Chi inizia un nuovo lavoro ha due possibilità con il trattamento di fine rapporto: può lasciarlo in azienda o destinarlo a un fondo pensione. Il TFR, cioè la somma che il datore di lavoro accantona ogni mese per il lavoratore e che verrà poi corrisposta alla conclusione del rapporto di lavoro, può essere gestito in due modi differente. E può ancora rimanere presso l’azienda, invece di essere trasferito a un fondo pensione complementare. Si tratta di una scelta sensata?

Con le pensioni pubbliche sono sempre più povere per colpa del passaggio al sistema contributivo e la previdenza complementare che è diventata una necessità, lo Stato ha cominciato a incentivare il trasferimento del TFR nei fondi pensione. E così, quella somma che un tempo entrava come premio netto nelle tasche del lavoratore nel giorno della pensione ora viene sfruttata per rimpolpare l’assegno previdenziale.
TFR con alta rivalutazione in azienda ogni anno: conviene davvero destinarlo a un fondo pensione?
C’è comunque chi continua a pensare che sia meglio evitare il passaggio ai fondi pensionistici. In modo da ricevere la somma alla fine del rapporto di lavoro. Con il licenziamento, le dimissioni o il pensionamento. Va infatti specificato che il TFR lasciato in azienda si rivaluta ogni anno secondo una formula precisa. La normativa attuale prevede che il trattamento debba crescere di un 1,5% fisso più il 75% dell’inflazione.
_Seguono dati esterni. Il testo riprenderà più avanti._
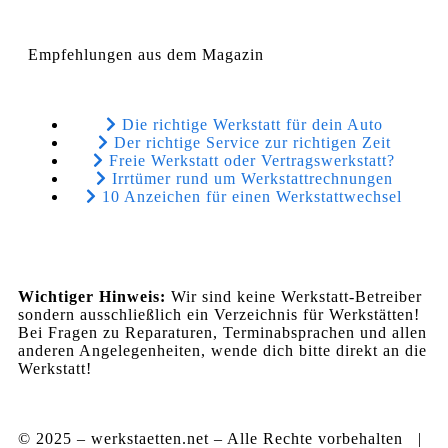
Empfehlungen aus dem Magazin
Die richtige Werkstatt für dein Auto
Der richtige Service zur richtigen Zeit
Freie Werkstatt oder Vertragswerkstatt?
Irrtümer rund um Werkstattrechnungen
10 Anzeichen für einen Werkstattwechsel
Wichtiger Hinweis:
Wir sind keine Werkstatt-Betreiber
sondern ausschließlich ein Verzeichnis für Werkstätten!
Bei Fragen zu Reparaturen, Terminabsprachen und allen
anderen Angelegenheiten, wende dich bitte direkt an die
Werkstatt!
© 2025 – werkstaetten.net – Alle Rechte vorbehalten |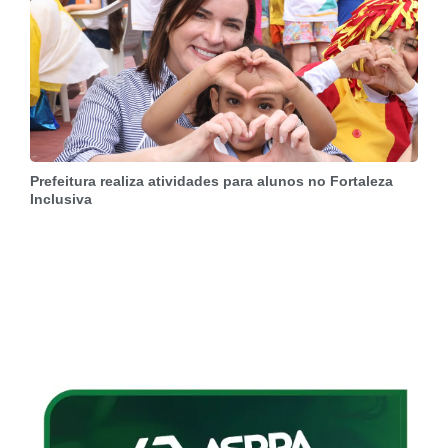
Prefeitura realiza atividades para alunos no Fortaleza
Inclusiva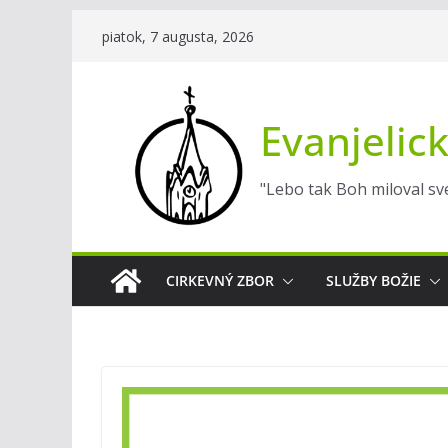
Skip
piatok, 7 augusta, 2026
to
content
Evanjelick
"Lebo tak Boh miloval sve
CIRKEVNÝ ZBOR
SLUŽBY BOŽIE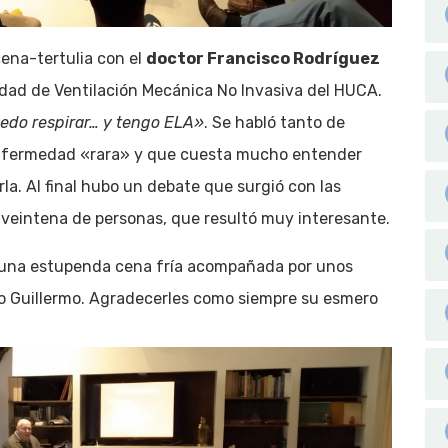
cena-tertulia con el
doctor Francisco Rodríguez
dad de Ventilación Mecánica No Invasiva del HUCA.
edo respirar… y tengo ELA»
. Se habló tanto de
enfermedad «rara» y que cuesta mucho entender
a. Al final hubo un debate que surgió con las
 veintena de personas, que resultó muy interesante.
 una estupenda cena fría acompañada por unos
jo Guillermo. Agradecerles como siempre su esmero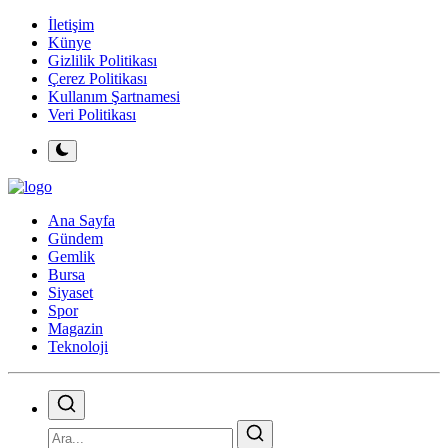
İletişim
Künye
Gizlilik Politikası
Çerez Politikası
Kullanım Şartnamesi
Veri Politikası
Ana Sayfa
Gündem
Gemlik
Bursa
Siyaset
Spor
Magazin
Teknoloji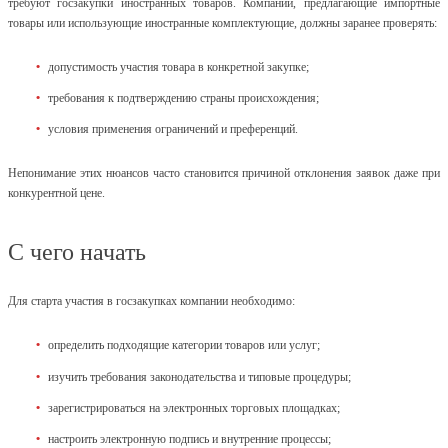
требуют госзакупки иностранных товаров. Компании, предлагающие импортные
товары или использующие иностранные комплектующие, должны заранее проверять:
допустимость участия товара в конкретной закупке;
требования к подтверждению страны происхождения;
условия применения ограничений и преференций.
Непонимание этих нюансов часто становится причиной отклонения заявок даже при
конкурентной цене.
С чего начать
Для старта участия в госзакупках компании необходимо:
определить подходящие категории товаров или услуг;
изучить требования законодательства и типовые процедуры;
зарегистрироваться на электронных торговых площадках;
настроить электронную подпись и внутренние процессы;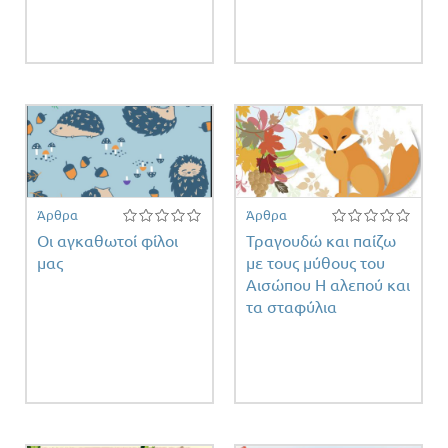
Άρθρα
Άρθρα
Οι αγκαθωτοί φίλοι
Τραγουδώ και παίζω
μας
με τους μύθους του
Αισώπου Η αλεπού και
τα σταφύλια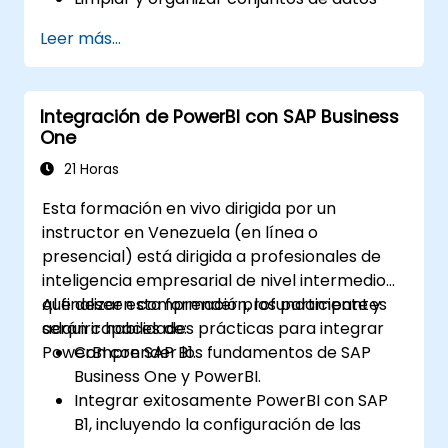
mediante Python y Power Query.
Leer más...
Realizar análisis estadístico y
proyecciones con R.
Crear tableros de control e informes
Integración de PowerBI con SAP Business
profesionales con Power BI.
One
Integrar y analizar datos provenientes de
múltiples fuentes de manera eficaz.
21 Horas
Esta formación en vivo dirigida por un
instructor en Venezuela (en línea o
presencial) está dirigida a profesionales de
inteligencia empresarial de nivel intermedio
que deseen comprender profundamente y
Al finalizar esta formación, los participantes
adquirir habilidades prácticas para integrar
serán capaces de:
PowerBI con SAP B1.
Comprender los fundamentos de SAP
Business One y PowerBI.
Integrar exitosamente PowerBI con SAP
B1, incluyendo la configuración de las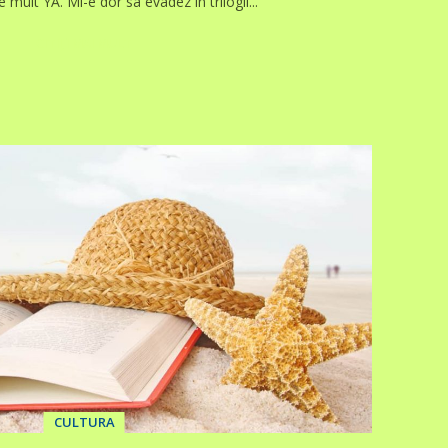
 mult YA. Mi-e dor sa evadez in trilogii...
CITIȚI MAI MULT
CULTURA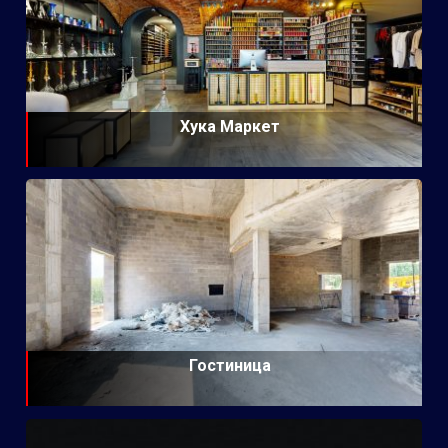
Хука Маркет
Гостиница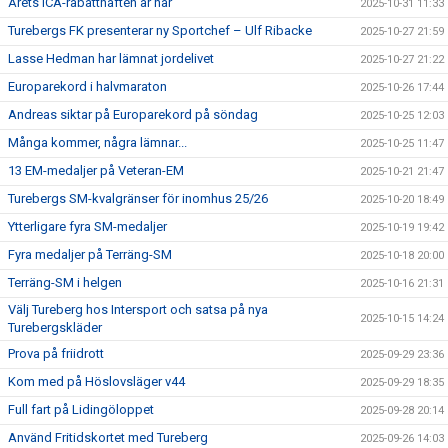
Årets ICA-rabatthäften är här
2025-10-31 11:33
Turebergs FK presenterar ny Sportchef – Ulf Ribacke
2025-10-27 21:59
Lasse Hedman har lämnat jordelivet
2025-10-27 21:22
Europarekord i halvmaraton
2025-10-26 17:44
Andreas siktar på Europarekord på söndag
2025-10-25 12:03
Många kommer, några lämnar...
2025-10-25 11:47
13 EM-medaljer på Veteran-EM
2025-10-21 21:47
Turebergs SM-kvalgränser för inomhus 25/26
2025-10-20 18:49
Ytterligare fyra SM-medaljer
2025-10-19 19:42
Fyra medaljer på Terräng-SM
2025-10-18 20:00
Terräng-SM i helgen
2025-10-16 21:31
Välj Tureberg hos Intersport och satsa på nya
2025-10-15 14:24
Turebergskläder
Prova på friidrott
2025-09-29 23:36
Kom med på Höslovsläger v44
2025-09-29 18:35
Full fart på Lidingöloppet
2025-09-28 20:14
Använd Fritidskortet med Tureberg
2025-09-26 14:03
Se l’inflazione è per esempio al 2,7%, il TFR cresce del 3,5% all’anno. Una crescita costante, garantita, del tutto emancipata dai capricci dei mercati. E in passato chi ha scelto di non cedere alle pressioni statali ci ha guadagnato. Nel 2022, per esempio, il TFR ha avuto una rivalutazione dell’8,3%.

Tutto ciò mentre molti fondi pensione perdevano anche il 10%. Alcuni analisti hanno a tal proposito parlato di rivincita del TFR. Va detto che i fondi pensione negoziali possono ancora offrire rendimenti mediamente superiori sul lungo periodo. I dati di rendimento annuo composto, considerando intervalli medi ventennali, possono superare il 3%. Tutto ciò se si accetta una maggiore esposizione al rischio di mercato.
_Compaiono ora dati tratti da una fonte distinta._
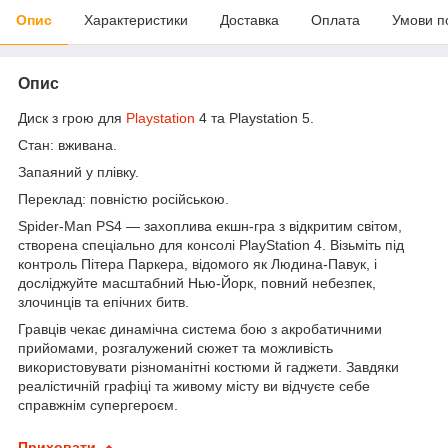
Опис
Характеристики
Доставка
Оплата
Умови п
Опис
Диск з грою для
Playstation
4 та Playstation 5.
Стан: вживана.
Запаяний у плівку.
Переклад: повністю російською.
Spider-Man PS4 — захоплива екшн-гра з відкритим світом,
створена спеціально для консолі PlayStation 4. Візьміть під
контроль Пітера Паркера, відомого як Людина-Павук, і
досліджуйте масштабний Нью-Йорк, повний небезпек,
злочинців та епічних битв.
Гравців чекає динамічна система бою з акробатичними
прийомами, розгалужений сюжет та можливість
використовувати різноманітні костюми й гаджети. Завдяки
реалістичній графіці та живому місту ви відчуєте себе
справжнім супергероєм.
Приховати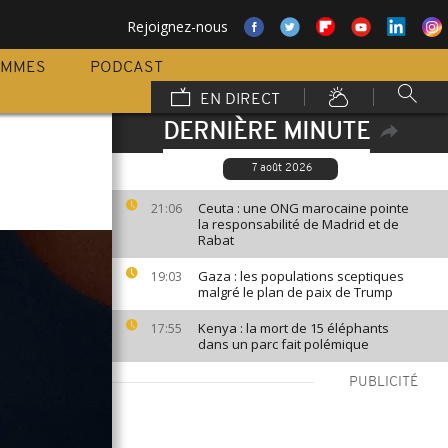
Rejoignez-nous
AMMES
PODCAST
EN DIRECT
DERNIÈRE MINUTE
7 août 2026
Ceuta : une ONG marocaine pointe
21:06
la responsabilité de Madrid et de
Rabat
Gaza : les populations sceptiques
19:03
malgré le plan de paix de Trump
Kenya : la mort de 15 éléphants
17:55
dans un parc fait polémique
PUBLICITÉ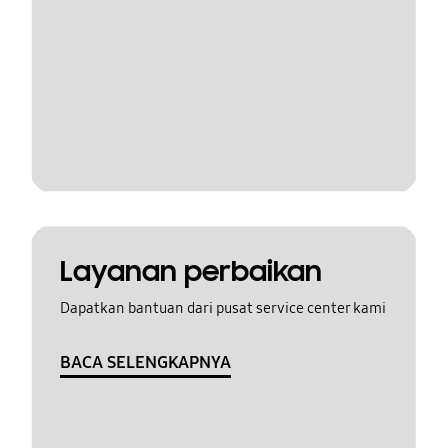
Layanan perbaikan
Dapatkan bantuan dari pusat service center kami
BACA SELENGKAPNYA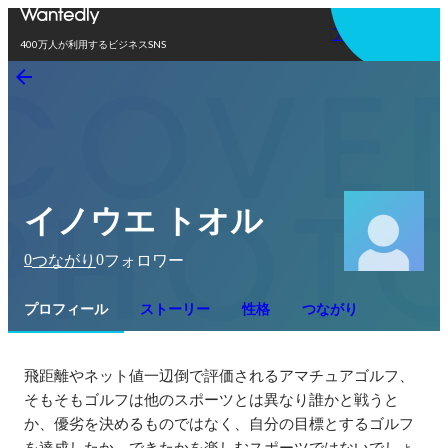
アプリを使う
400万人が利用するビジネスSNS
イノウエ トオル
0
0
つながり
フォロワー
プロフィール
ストーリー
性格
つながり
飛距離やネット値一辺倒で評価されるアマチュアゴルフ、
そもそもゴルフは他のスポーツとは異なり誰かと戦うと
か、優劣を決めるものではなく、自分の目標とするゴルフ
を達成したか、できたかを楽しむスポーツではないでしょ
Nel 2024-2025, i fondi pensione negoziali hanno avuto un rendimento annuale netto tra circa il 2,8% e il 3,1% su orizzonti di quindici-venticinque anni. Alcune linee azionarie hanno già registrato rendimenti fino al 3,5% annuo. C’è dell’altro: i fondi pensione beneficiano di una tassazione agevolata sui rendimenti. Danno anche accesso a dei chiari vantaggi previdenziali. Inoltre, non è così insolito che le aziende abbiano difficoltà a pagare il TFR al lavoratore.
In questo senso non è facile capire cosa conviene davvero. Come spesso accade, dipende dalla situazione particolare del lavoratore e dai suoi obiettivi. In termini astratti, il TFR trasferito a un fondo pensione ha ancora i suoi vantaggi, potendo garantire rendimenti doppi rispetto al TFR lasciato in azienda pure con rivalutazione superiore al 3% all’anno.